[WORK ORDER]
Only the lines that hold the word "القرآن" are wanted from this listing.

---- RECORDS SUPPLIED

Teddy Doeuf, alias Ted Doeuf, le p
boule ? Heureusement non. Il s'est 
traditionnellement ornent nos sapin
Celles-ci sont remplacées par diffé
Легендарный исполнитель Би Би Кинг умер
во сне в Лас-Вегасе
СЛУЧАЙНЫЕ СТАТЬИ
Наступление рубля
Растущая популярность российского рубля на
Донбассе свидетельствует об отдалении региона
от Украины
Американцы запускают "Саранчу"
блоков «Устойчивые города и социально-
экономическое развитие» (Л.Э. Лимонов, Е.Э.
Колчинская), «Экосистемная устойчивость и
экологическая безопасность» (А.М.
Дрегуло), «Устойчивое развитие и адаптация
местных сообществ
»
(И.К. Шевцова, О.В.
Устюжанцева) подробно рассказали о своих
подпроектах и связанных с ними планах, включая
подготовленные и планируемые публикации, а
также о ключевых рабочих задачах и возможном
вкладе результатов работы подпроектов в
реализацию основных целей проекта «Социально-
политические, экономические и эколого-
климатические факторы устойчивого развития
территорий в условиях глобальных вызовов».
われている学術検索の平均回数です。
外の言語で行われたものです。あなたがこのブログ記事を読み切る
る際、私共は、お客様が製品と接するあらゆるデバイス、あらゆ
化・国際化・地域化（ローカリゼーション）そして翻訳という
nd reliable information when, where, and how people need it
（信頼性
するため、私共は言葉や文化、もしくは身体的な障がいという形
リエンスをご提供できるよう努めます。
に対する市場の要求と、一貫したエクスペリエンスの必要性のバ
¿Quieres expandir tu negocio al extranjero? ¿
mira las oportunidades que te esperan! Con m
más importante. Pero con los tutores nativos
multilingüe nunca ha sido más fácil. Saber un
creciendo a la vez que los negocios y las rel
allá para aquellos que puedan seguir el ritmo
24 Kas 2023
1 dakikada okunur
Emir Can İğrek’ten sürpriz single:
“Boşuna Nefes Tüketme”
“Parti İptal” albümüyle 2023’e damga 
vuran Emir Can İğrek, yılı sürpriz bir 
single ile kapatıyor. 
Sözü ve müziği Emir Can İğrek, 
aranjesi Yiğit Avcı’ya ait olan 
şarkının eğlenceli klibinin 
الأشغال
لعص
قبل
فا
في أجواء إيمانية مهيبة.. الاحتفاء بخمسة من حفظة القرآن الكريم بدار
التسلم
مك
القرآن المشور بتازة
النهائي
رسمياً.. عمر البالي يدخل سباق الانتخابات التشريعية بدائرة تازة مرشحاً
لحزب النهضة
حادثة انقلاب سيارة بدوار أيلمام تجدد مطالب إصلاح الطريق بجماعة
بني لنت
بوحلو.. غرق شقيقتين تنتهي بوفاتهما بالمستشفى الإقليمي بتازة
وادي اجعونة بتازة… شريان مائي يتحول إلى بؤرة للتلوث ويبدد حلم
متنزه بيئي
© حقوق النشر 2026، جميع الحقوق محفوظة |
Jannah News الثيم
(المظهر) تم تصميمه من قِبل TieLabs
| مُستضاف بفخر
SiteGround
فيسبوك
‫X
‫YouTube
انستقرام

--------

[RESULT]
في أجواء إيمانية مهيبة.. الاحتفاء بخمسة من حفظة القرآن الكريم بدار
القرآن المشور بتازة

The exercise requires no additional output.